"History is a giant stone that lies on top of us"

Americans don't tend to see the past in their everyday lives. If they do, it might be because of a personal or ethnic connection, or maybe they hear the president harken back to Sputnik and the Space Race, and greatness of our past. But the average person tends not to feel overly connected to their area's past, nor do they see how history could be valuable in their own lives. Disengagement, you might call it. We have, after all, spent our existence as a nation on a purposeful mission to be constantly reinventing ourselves, getting away from the demons that held down the European ancestors of those early settlers (and with the notion that we were claiming empty land, preordained for us, but that's beside this point). No time for the past.

In an excellent essay (in this book), public historian Michael Frisch talks about this relationship we have with history, using his 1980s perspective to talk about the Vietnam War in our national memory. First, talking about the war was out of bounds because it was current, still present. Then, you couldn't look at the war or its roots because it was the past, an episode that needed to be "put behind us." But what happens then, he points out, is that while we have the living memories, those memories themselves get warbled, people block things out, or chose not to remember. Even films about the war, while providing heroic characters for audiences and poignant stories, keep these figures pointedly isolated from the history of the event, from what it means historically. This puts us at a disadvantage in analyzing our past.

I don't have an answer, nor even a suggestion, about the state of this relationship, or about possible implementations to bring the two, American and American history, closer together. I do hope that some of the projects I want to work on help to bring people closer to their past in ways that are meaningful for their present, for the daily lives now.

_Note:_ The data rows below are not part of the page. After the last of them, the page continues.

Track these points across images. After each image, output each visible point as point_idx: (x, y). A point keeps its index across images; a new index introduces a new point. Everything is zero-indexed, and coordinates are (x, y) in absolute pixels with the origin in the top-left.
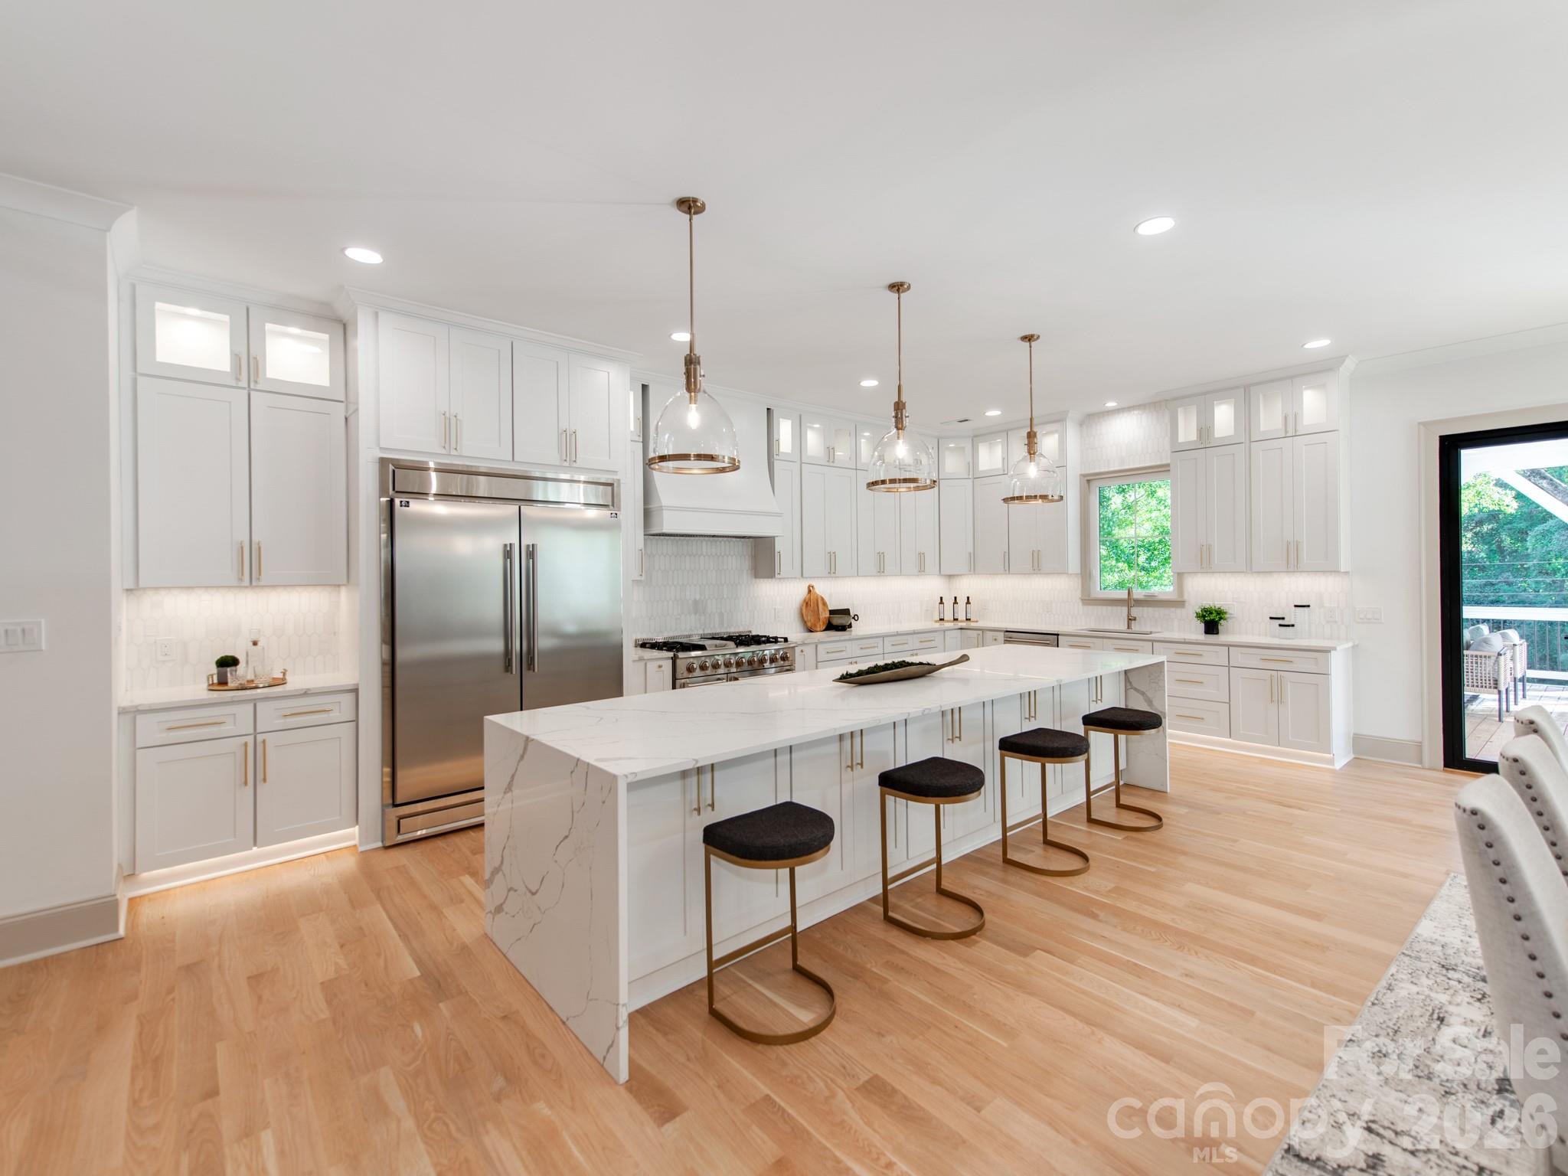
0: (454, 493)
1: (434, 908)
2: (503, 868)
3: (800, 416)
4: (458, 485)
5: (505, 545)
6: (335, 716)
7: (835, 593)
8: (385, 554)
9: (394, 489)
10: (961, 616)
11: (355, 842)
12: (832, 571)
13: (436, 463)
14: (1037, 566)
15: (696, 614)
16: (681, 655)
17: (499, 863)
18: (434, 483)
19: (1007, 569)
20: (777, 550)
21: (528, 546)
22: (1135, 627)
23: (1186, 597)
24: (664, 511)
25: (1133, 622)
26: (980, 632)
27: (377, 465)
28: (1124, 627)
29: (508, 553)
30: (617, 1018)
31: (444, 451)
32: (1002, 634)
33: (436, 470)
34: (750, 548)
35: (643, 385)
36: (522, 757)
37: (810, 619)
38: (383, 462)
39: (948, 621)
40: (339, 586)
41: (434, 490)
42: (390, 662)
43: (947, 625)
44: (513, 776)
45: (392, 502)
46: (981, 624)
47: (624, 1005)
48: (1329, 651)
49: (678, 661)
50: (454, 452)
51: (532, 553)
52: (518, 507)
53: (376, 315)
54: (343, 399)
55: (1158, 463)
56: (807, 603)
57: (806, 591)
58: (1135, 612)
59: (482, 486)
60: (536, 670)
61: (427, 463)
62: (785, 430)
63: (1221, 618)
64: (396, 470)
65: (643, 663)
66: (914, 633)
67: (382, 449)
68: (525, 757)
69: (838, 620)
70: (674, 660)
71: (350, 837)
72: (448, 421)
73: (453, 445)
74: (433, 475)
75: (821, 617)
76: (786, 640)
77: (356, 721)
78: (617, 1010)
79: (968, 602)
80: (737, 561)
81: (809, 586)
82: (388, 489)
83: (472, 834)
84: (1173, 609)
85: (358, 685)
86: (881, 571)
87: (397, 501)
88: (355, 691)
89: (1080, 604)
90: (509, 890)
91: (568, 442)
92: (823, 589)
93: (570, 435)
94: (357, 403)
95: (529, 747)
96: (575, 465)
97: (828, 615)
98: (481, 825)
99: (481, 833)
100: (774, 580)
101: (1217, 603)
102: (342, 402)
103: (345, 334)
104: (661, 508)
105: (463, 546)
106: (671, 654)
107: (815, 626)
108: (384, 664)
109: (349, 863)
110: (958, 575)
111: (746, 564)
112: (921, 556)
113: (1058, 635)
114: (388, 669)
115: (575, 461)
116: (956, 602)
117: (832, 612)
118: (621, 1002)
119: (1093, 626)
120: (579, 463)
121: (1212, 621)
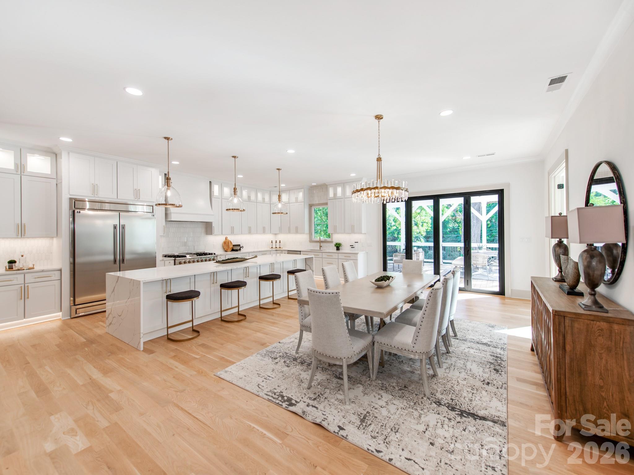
0: (95, 209)
1: (89, 329)
2: (112, 312)
3: (221, 184)
4: (97, 206)
5: (114, 225)
6: (53, 278)
7: (235, 240)
8: (72, 226)
9: (75, 207)
10: (278, 247)
11: (61, 317)
12: (232, 232)
13: (88, 199)
14: (297, 231)
15: (185, 246)
16: (177, 259)
17: (110, 311)
18: (88, 205)
19: (289, 232)
20: (213, 226)
21: (122, 225)
22: (322, 249)
23: (333, 240)
24: (172, 214)
26: (281, 251)
27: (69, 200)
28: (319, 249)
29: (115, 227)
30: (140, 336)
31: (93, 196)
32: (287, 251)
33: (88, 201)
34: (204, 225)
35: (165, 174)
36: (117, 282)
37: (226, 248)
38: (71, 199)
39: (274, 248)
40: (53, 237)
41: (88, 207)
42: (73, 263)
43: (273, 249)
44: (114, 287)
45: (74, 211)
46: (284, 249)
47: (142, 333)
48: (358, 254)
49: (176, 261)
50: (96, 196)
51: (123, 227)
52: (119, 213)
53: (69, 153)
54: (55, 178)
56: (225, 243)
57: (225, 239)
58: (322, 244)
59: (107, 206)
60: (125, 263)
61: (85, 199)
62: (216, 188)
63: (339, 246)
64: (76, 202)
65: (164, 261)
66: (260, 252)
67: (70, 195)
68: (118, 281)
69: (235, 248)
70: (175, 260)
71: (59, 316)
72: (94, 186)
73: (96, 194)
74: (88, 203)
75: (230, 247)
76: (215, 254)
77: (61, 279)
78: (140, 334)
79: (280, 242)
80: (201, 230)
81: (226, 237)
82: (73, 207)
83: (102, 313)
84: (330, 244)
85: (61, 268)
86: (250, 232)
87: (76, 211)
88: (61, 270)
90: (113, 318)
91: (137, 193)
92: (231, 238)
93: (138, 191)
94: (61, 179)
95: (119, 279)
96: (139, 200)
97: (232, 246)
98: (105, 311)
99: (105, 313)
100: (212, 235)
101: (339, 242)
102: (55, 179)
103: (56, 157)
104: (171, 213)
105: (99, 223)
106: (174, 258)
107: (228, 250)
108: (71, 263)
109: (59, 323)
110: (278, 234)
111: (203, 230)
112: (264, 228)
113: (300, 251)
114: (72, 265)
115: (139, 199)
116: (276, 242)
117: (234, 246)
118: (141, 332)
119: (312, 249)
120: (141, 199)
121: (338, 247)
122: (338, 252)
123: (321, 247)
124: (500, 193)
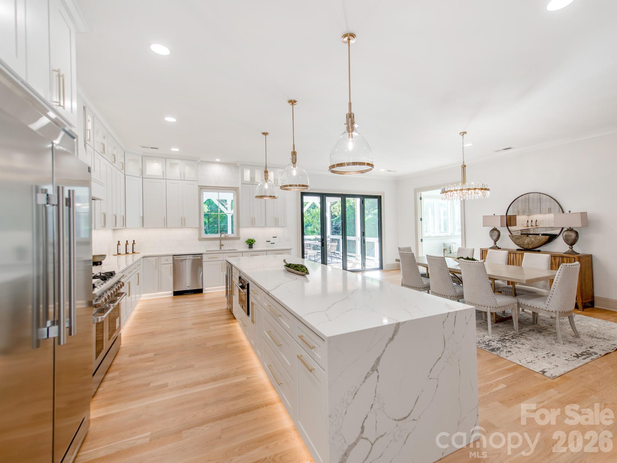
14: (183, 224)
19: (165, 225)
22: (223, 248)
23: (241, 236)
25: (222, 246)
26: (157, 258)
28: (219, 249)
48: (291, 250)
55: (230, 186)
58: (223, 242)
63: (253, 242)
79: (134, 243)
84: (236, 240)
89: (198, 240)
101: (251, 238)
119: (204, 250)
121: (250, 243)
122: (251, 250)
123: (221, 245)
124: (379, 198)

Frisch quotes a Nigerian friend who has this to say about Americans and our disconnection from what's behind us:

"What's so mysterious?" he observed.

"Why bother with history when you're rich and powerful? All it can do is tell you how you climbed to the top, which is a story its probably best not to examine too closely. No, you don't need history. What you need is something more like a pretty carpet that can be rolled out on ceremonial occasions to cover all those bloodstains on the stairs. And, in fact, that's what you usually get from your historians."

Then he went on solemnly:

"For the rest of us, its a lot different. We don't have the luxury of ignoring history. History is a giant stone that lies on top of us; for us, history is something we have to struggle to get out from under."

To say that most of American history has been seen through the eyes of the powerful is a familiar criticism, but we rarely acknowledge, as my friend suggests, how profoundly power, privilege, and freedom from historical constraint have conditioned our basic relation to the past.

There was a sense of liberation from the toils of the European past that early Americans felt, and to a large extent, we still run from it today. It is hard to think about bad things in our history. But it is obtuse to ignore them and never face unpleasant truths or critical interpretations of what happened before us (or, more difficultly, during our lifetimes). Taking a deep, contemplative look at the American past does not make anyone unpatriotic. That bloody stairway we climbed? We better know it well, for all its good and bad.